[Task objective] You are asked to filter the data below and copy every line holding "všem".
========================================
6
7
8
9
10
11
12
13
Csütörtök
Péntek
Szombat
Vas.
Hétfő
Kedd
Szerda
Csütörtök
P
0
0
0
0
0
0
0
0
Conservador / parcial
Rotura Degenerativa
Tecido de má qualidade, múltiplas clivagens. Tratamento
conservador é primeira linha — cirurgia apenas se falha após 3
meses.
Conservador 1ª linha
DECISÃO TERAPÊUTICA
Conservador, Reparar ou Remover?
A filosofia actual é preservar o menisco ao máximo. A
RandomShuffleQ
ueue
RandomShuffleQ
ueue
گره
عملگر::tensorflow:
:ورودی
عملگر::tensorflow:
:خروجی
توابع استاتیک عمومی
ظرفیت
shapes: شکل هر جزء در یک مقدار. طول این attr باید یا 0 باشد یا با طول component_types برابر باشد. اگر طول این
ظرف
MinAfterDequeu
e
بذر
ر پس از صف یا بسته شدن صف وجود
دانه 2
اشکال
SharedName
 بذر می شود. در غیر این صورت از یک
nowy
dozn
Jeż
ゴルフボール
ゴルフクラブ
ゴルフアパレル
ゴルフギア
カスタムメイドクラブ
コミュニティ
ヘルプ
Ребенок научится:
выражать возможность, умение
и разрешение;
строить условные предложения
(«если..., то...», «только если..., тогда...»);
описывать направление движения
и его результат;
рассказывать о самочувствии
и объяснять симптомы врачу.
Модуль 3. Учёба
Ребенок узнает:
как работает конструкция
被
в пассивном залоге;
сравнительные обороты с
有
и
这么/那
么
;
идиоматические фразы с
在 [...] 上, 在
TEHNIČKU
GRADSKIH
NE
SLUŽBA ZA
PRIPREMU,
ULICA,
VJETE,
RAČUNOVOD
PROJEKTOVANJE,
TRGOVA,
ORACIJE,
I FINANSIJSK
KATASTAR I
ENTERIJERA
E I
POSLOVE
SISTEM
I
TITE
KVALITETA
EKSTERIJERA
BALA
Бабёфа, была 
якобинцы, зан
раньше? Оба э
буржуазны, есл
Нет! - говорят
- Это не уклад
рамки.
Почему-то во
========================================
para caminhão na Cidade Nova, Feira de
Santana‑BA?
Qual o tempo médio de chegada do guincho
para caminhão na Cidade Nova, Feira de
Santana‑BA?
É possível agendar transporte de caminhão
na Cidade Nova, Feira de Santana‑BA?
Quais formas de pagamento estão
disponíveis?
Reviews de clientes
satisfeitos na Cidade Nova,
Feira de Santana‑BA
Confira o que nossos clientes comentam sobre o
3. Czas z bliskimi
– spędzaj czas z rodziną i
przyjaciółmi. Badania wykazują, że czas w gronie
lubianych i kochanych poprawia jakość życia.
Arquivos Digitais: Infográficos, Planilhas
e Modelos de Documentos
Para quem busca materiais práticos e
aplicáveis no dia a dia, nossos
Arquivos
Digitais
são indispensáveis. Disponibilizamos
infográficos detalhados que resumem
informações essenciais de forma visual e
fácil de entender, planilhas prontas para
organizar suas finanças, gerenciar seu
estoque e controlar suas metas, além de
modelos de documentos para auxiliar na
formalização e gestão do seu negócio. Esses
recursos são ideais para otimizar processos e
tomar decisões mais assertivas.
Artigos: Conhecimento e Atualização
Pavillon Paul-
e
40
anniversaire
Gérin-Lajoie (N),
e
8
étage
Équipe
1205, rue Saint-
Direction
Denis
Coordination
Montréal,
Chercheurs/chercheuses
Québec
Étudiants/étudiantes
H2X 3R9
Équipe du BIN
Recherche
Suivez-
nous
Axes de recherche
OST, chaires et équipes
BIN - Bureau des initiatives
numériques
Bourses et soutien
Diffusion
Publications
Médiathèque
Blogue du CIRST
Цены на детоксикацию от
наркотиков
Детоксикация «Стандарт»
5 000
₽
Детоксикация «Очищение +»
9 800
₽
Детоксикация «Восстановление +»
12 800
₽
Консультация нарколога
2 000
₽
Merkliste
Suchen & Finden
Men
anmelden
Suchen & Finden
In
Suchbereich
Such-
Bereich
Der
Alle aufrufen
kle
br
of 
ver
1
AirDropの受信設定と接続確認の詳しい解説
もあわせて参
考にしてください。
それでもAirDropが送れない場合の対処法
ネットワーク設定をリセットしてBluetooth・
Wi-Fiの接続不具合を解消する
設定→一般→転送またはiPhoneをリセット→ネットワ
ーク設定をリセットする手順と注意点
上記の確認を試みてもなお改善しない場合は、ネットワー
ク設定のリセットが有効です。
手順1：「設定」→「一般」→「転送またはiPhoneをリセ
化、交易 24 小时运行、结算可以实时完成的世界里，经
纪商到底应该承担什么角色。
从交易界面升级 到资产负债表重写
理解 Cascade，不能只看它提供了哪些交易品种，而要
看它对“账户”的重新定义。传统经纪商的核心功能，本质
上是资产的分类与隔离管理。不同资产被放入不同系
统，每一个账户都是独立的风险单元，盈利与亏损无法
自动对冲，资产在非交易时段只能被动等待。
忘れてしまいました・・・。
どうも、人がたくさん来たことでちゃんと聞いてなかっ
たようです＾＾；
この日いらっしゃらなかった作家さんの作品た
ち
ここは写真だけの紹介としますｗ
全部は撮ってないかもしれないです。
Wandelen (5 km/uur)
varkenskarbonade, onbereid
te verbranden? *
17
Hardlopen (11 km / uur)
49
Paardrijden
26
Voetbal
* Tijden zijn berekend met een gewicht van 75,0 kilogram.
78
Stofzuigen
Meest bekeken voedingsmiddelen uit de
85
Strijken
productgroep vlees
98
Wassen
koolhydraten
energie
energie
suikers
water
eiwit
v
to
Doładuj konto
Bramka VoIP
========================================
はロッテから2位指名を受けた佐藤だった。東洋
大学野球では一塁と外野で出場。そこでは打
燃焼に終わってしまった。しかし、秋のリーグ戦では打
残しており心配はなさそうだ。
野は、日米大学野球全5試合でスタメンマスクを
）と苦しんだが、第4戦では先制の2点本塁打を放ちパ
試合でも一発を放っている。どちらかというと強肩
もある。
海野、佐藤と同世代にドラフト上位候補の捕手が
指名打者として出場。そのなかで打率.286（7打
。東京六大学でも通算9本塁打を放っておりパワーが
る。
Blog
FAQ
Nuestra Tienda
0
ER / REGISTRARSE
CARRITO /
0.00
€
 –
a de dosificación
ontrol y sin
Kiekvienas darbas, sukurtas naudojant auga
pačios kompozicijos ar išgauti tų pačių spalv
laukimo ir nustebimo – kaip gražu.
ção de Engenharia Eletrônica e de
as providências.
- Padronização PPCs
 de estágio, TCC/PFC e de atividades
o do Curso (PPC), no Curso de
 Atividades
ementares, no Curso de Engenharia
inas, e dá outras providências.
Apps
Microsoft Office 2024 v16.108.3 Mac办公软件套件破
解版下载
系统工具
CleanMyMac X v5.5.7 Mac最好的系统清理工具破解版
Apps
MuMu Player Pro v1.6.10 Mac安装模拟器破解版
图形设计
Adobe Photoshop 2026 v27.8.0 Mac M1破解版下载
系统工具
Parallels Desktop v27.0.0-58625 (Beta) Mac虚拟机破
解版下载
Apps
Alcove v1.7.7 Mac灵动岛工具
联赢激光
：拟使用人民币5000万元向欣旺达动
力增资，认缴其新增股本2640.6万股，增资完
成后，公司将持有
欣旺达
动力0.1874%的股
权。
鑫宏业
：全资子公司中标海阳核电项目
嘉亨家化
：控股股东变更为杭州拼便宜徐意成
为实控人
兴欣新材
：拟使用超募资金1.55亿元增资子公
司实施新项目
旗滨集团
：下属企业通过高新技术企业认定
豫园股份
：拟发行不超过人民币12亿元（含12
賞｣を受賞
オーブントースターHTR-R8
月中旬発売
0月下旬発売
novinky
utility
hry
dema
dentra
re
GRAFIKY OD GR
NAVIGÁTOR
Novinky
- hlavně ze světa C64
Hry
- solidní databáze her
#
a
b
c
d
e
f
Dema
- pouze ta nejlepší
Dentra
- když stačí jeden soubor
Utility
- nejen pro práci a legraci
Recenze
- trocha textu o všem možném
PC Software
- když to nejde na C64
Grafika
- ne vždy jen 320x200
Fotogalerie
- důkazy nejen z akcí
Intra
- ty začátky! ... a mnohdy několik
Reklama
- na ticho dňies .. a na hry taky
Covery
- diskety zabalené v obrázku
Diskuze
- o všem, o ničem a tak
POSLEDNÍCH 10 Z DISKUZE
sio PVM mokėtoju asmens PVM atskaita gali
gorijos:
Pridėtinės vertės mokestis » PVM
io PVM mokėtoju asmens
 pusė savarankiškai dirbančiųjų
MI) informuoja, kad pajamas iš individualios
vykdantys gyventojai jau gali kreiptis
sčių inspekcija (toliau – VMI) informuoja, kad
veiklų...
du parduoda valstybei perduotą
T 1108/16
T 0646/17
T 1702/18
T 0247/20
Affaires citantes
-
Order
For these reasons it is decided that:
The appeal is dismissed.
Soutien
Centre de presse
========================================
[Exercise output]
- trocha textu o všem možném
- o všem, o ničem a tak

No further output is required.